Mr. Bardy put the bundle of manuscript down on the desk and, dropping his eyeglass from his eye, caught it deftly and began to polish it vigorously with his pocket handkerchief. As no one spoke, he said:
“That’s all. It ends there!”
He looked round the circle of earnest faces. Then Horace Trevert crossed to the desk.
“Robin,” he said, and held out his hand, “I want to apologize. I ... we ... behaved very badly ...”
Robin grasped the boy’s hand.
“Not a word about that, Horace, old boy,” he said. “Besides, Mary is putting all that right, you know!”
“She told me,” replied Horace; “and, Robin, I’m tremendously glad!”
“Mr. Greve!”
Robin turned to find Mr. Manderton, large and impressive, at his elbow.
“Might I have a word with you?”
Robin followed the detective across the room to the window.

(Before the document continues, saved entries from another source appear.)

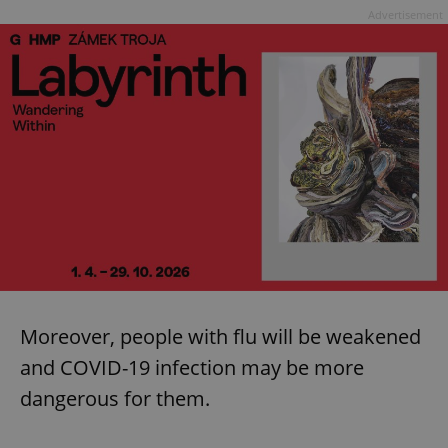
Advertisement
Moreover, people with flu will be weakened
and COVID-19 infection may be more
dangerous for them.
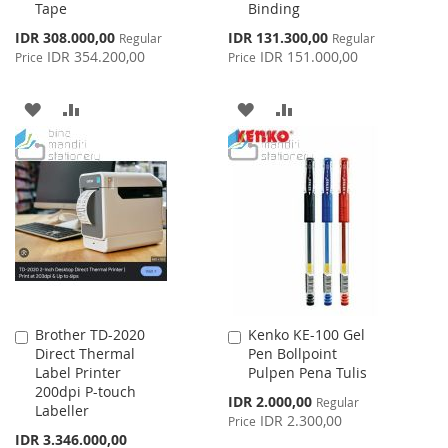
Tape
Binding
Special
Special
IDR 308.000,00
IDR 131.300,00
Regular
Regular
Price
Price
IDR 354.200,00
IDR 151.000,00
Price
Price
ADD
ADD
ADD
ADD
TO
TO
TO
TO
WISH
COMPARE
WISH
COMPARE
LIST
LIST
Brother TD-2020
Kenko KE-100 Gel
Add
Add
Direct Thermal
Pen Bollpoint
to
to
Label Printer
Pulpen Pena Tulis
Cart
Cart
200dpi P-touch
Special
IDR 2.000,00
Regular
Labeller
Price
IDR 2.300,00
Price
Special
IDR 3.346.000,00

Mr. Manderton seemed a trifle embarrassed.
“Er—- Mr. Greve,” he said, clearing his throat rather nervously, “I should like to—er,—offer you my congratulations on the remarkably accurate view you took of this case. I should have been able to prove to you, I believe, but for this curious interruption, that your view and mine practically coincided. It has been a pleasure to work with you, sir!”

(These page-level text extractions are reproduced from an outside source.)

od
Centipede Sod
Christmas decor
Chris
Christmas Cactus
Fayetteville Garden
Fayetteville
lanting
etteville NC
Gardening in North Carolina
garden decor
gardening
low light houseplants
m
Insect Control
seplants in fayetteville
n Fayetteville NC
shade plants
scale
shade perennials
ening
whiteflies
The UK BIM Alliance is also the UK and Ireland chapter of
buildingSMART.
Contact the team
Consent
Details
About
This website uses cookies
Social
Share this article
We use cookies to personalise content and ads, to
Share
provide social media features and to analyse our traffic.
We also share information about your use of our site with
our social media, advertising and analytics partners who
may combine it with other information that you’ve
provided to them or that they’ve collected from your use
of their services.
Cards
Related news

He cast a hasty glance over his shoulder at the other occupants of the room, who were gathered round the desk.
“I’m not a society man, Mr. Greve,” he added, “and I have a lot of work on my hands regarding the case. So I think I’ll run off now ...”
He broke off, gave Robin a large hand, and, looking neither to right nor to left, made a hurried exit from the room, taking Inspector Humphries with him.
“Now that we are just among ourselves”—the solicitor was speaking—“I think I may seize the opportunity of saying a word about Mr. Parrish’s will. Miss Trevert, as you know, is made principal legatee, but I understand from her that she does not propose to accept the inheritance. I will not comment on this decision of hers, which does her moral sense, at any rate, infinite credit, but I should observe that Mr. Parrish has left directions for the payment of an allowance—I may say, a most handsome allowance—to Lady Margaret Trevert during her ladyship’s lifetime. This is a provision over which Miss Trevert’s decision, of course, can have no influence. I would only remark that, according to Mr. Parrish’s instructions, this allowance will be paid from the dividends on a percentage of his holdings in Hornaway’s under the new scheme. I have not yet had an opportunity of looking further into Mr. Parrish’s affairs in the light of the information which Mr. Greve obtained in Rotterdam, but I have reason to believe that he kept his interest in Hornaway’s and his—ahem!—other activities entirely separate. If this can be definitely established to my own satisfaction and to yours, my dear Miss Trevert, I see no reason why you should not modify your decision at least in respect of Mr. Parrish’s interest in Hornaway’s.”
Mary Trevert looked at Robin and then at the solicitor.
“No!” she said; “not a penny as far as I am concerned. With Mother the case is different. I told her last night of my decision in the matter. She disapproves of it. That is why she is not here to-day. But my mind is made up.”
Mr. Bardy adjusted his eyeglass in his eye and gazed at the girl. His face wore an expression of pain mingled with compassion.
“I will see Lady Margaret after lunch,” he said rather stiffly.
Then the door opened and Bude appeared.
“Luncheon is served, Miss!”
He stood there, a portly, dignified figure in sober black, solemn of visage, sonorous of voice, a living example of the triumph of established tradition over the most savage buffetings of Fate. His enunciation was, if anything, more mellow, his demeanour more pontifical than of yore.
Bude was once more in the service of a County Family.